* START *

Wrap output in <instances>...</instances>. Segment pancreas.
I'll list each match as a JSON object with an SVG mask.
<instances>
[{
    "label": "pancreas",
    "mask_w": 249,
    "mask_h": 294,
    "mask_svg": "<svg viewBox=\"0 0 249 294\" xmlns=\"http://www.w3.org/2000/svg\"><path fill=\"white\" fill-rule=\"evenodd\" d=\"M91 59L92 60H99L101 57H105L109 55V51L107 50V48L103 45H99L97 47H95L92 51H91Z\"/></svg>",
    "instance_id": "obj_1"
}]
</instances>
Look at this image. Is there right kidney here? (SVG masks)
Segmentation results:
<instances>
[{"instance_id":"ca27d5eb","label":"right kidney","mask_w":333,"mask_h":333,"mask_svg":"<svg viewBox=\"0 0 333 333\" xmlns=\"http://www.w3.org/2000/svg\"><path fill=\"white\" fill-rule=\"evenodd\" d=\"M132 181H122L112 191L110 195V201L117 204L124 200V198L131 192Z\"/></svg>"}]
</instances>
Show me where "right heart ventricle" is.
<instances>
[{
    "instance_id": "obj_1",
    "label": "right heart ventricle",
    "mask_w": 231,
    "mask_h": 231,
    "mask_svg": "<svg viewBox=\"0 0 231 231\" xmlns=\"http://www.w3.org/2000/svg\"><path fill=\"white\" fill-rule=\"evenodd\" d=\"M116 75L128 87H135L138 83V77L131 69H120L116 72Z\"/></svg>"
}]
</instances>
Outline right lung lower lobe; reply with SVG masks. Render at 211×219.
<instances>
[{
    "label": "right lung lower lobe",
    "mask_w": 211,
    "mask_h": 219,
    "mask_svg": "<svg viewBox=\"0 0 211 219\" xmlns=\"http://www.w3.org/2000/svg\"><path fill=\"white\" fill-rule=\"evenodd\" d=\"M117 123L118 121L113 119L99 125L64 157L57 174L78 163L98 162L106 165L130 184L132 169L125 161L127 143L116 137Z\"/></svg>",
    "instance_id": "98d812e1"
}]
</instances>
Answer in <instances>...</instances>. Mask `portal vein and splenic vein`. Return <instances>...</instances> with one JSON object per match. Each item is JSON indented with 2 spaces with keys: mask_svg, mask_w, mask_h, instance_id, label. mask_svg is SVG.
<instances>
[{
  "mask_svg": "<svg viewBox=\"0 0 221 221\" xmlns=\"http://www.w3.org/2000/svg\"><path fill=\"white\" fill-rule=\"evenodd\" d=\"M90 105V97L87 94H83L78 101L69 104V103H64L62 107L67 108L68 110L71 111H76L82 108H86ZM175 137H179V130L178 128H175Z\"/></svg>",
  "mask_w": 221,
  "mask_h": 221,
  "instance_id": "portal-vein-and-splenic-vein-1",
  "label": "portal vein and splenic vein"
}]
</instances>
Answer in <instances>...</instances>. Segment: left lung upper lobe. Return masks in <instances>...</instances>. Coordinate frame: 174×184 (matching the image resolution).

* END *

▸ Exercise task
Copy out everything from the line containing "Answer in <instances>...</instances>. Mask" down to the end of the material, including both the first and last lines.

▸ Task answer
Answer in <instances>...</instances>. Mask `portal vein and splenic vein`. Return <instances>...</instances> with one JSON object per match. Each item is JSON indented with 2 spaces with keys: mask_svg, mask_w, mask_h, instance_id, label. mask_svg is SVG.
<instances>
[{
  "mask_svg": "<svg viewBox=\"0 0 221 221\" xmlns=\"http://www.w3.org/2000/svg\"><path fill=\"white\" fill-rule=\"evenodd\" d=\"M90 105V97L87 94H83L78 101L69 104V103H64L62 107L67 108L68 110L71 111H76L82 108H86ZM175 137H179V130L178 128H175Z\"/></svg>",
  "mask_w": 221,
  "mask_h": 221,
  "instance_id": "portal-vein-and-splenic-vein-1",
  "label": "portal vein and splenic vein"
}]
</instances>
Answer in <instances>...</instances>. Segment: left lung upper lobe. Return masks in <instances>...</instances>. Coordinate frame: 174×184 (matching the image resolution).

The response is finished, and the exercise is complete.